More than six decades later, Tokyo and Pyongyang still do not have diplomatic ties. The last time the Japanese men played on North Korean soil was in 1989, when North Korea won 2-0.
Since then, relations have deteriorated: Japan has pressed North Korea to address the past abductions of Japanese citizens, and after North Korea fired ballistic missiles capable of reaching Japan’s shores and tested a nuclear device in 2006, Japan joined the United States and other nations in imposing economic sanctions on North Korea as punishment.
Those sanctions have cut off much-needed sources of aid at a time when 6 million North Koreans _ a quarter of the population _ are going hungry, according to the World Food Program. Japan is also party to the stalled talks that would bring fuel aid to Pyongyang in exchange for an agreement to discontinue its nuclear program. The North Koreans walked away from those discussions two years ago, but efforts are now under way to get them back on track.
More than 200 Japanese citizens, including 150 Blue Samurai fans and two dozen journalists, were expected to travel to Pyongyang for Tuesday’s game _ the largest Japanese delegation in years. As a precaution, Tokyo has sent a team of Japanese diplomats to North Korea to watch over them.

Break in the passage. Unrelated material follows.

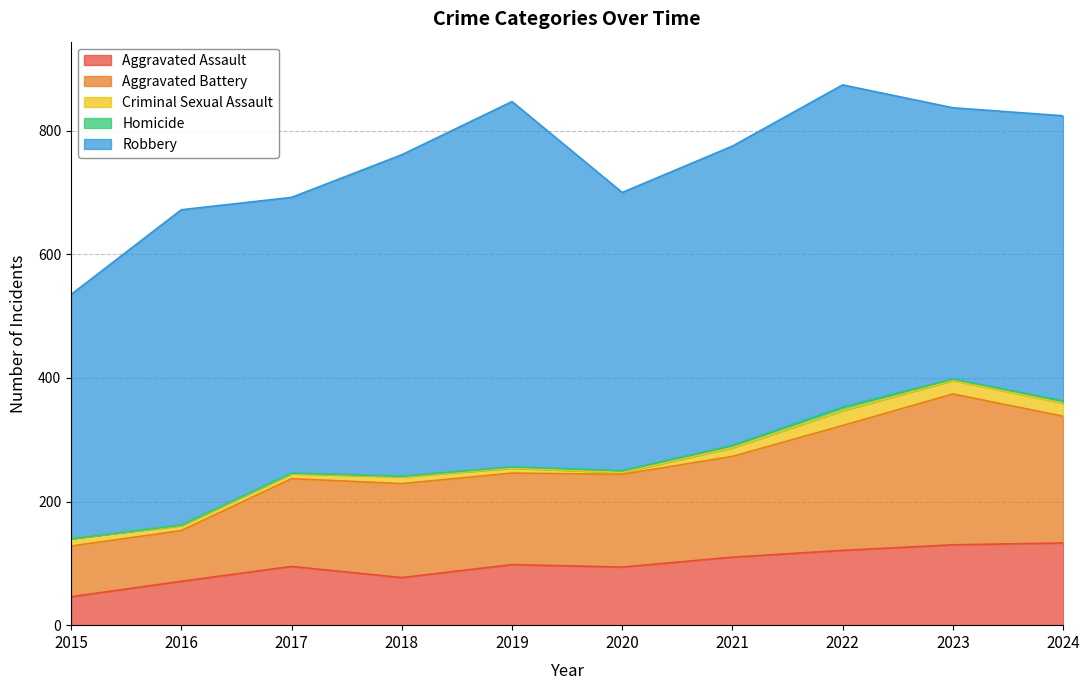

What is the value of the Robbery point at the 10th from the left?

461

The fans have been warned to behave: No sightseeing, no straying from the group. No drums, speakers, banners or Japanese flags, according to Nishitetsu Travel, which is organizing the three-day, $3,740 tour for the Japanese Football Association.
“In principle, (North Korea) is a country where we have travel restrictions, and we are only allowing this trip as an exception,” Osamu Fujimura, Japan’s chief cabinet spokesman, said Friday in Tokyo. “Therefore, we would like the visitors to refrain from any activity other than watching the game while in (North Korea).”

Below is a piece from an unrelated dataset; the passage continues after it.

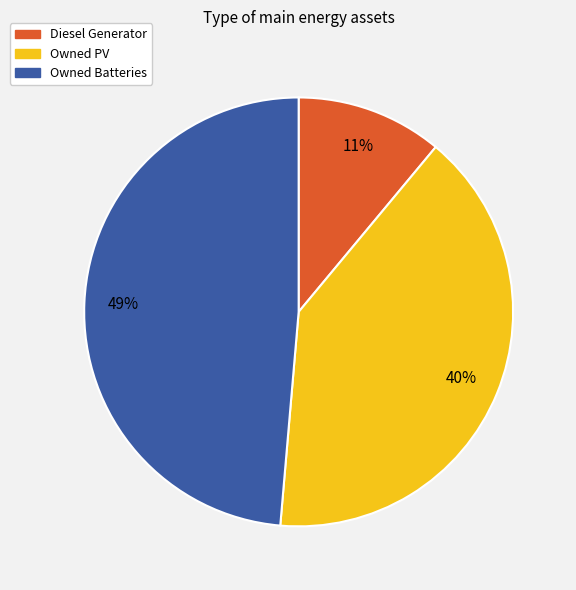

To the nearest percent, what is the difference between the Diesel Generator and Owned PV slice percentages?

29%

The long gap between a North Korea-Japan game in North Korea serves as a “painful reminder” of how bad relations are, said Peter Beck, a research fellow at the East-West Center who is a specialist on Japanese-North Korean issues.
In 2005, a match scheduled to be played in Pyongyang was moved to Thailand because of security worries.
However, there have been tentative moves toward improving ties. Last month, Japanese doctors traveled to North Korea to examine Korean victims of the World War II atomic bombings of Hiroshima and Nagasaki. Both the visit and the game represent a “very modest effort” to improve ties, Beck said.
As far as the soccer goes, it would appear to be an uneven match with little bearing on the World Cup: Japan is Asia’s top-ranked team and No. 17 overall while North Korea is ranked 124th in the world by FIFA.
Japan has already secured its spot in the next round of qualifying for the 2014 World Cup in Brazil while North Korea is out, its hopes of consecutive appearances dashed by back-to-back losses to Uzbekistan.